Fue el inicio de un período aproximado de dos siglos en el que la población visigoda (de origen germánico) se integró con la autóctona, hispano-romana, adaptando sus leyes y costumbres al derecho que ellos mismos aportaban. Establecieron su capital en Toledo, ciudad desde la q controlaron la administración del reino.
En el momento en que los visigodos llegaron a la Península, el territorio estaba habitado por otros pueblos germánicos, que habían llegado previamente en una primera oleada migratoria. Era el caso de los suevos (establecidos en la actual Galicia), los vándalos (en el sur de la Península) y los alanos (en el centro). Los primeros fueron los únicos que, en principio, resistieron al avance visigodo, ya que los vándalos huyeron al Norte de África y los alanos, simplemente, desaparecieron.
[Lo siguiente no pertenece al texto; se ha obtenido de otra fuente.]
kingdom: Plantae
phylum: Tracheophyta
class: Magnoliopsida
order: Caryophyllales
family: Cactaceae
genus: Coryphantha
En la historia de los visigodos en la Península Ibérica hay que distinguir dos etapas, diferenciadas por la tendencia religiosa del poder. Desde un primer momento, cuando los visigodos se convierten al Cristianismo, lo hacen bajo el credo arriano. Su característica principal era la negación de la consustancialidad de Dios y Cristo; es decir, que fueran una misma persona. De esta manera, Jesús quedaría subordinado al Padre.
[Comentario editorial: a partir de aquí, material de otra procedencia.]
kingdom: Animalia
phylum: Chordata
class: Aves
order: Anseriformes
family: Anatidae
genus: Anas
La monarquía que regía el universo visigodo era electiva. El rey era elegido por un consejo, aunque existieron intentos por hacerla hereditaria. Esta circunstancia provocó numerosas luchas internas, lo que debilitó la institución. A pesar de ello, hubo monarcas muy destacados durante este período arriano, como fue el caso de Atanagildo, en cuyo reinado se produjo la invasión del sur de la Península por parte de los bizantinos de Justiniano. Pero, por encima de todos, brilló con luz propia la figura de Leovigildo. Bajo su mando, desapareció el poder suevo en Galicia, quedando la Península prácticamente unificada, a excepción de los territorios bajo poder bizantino.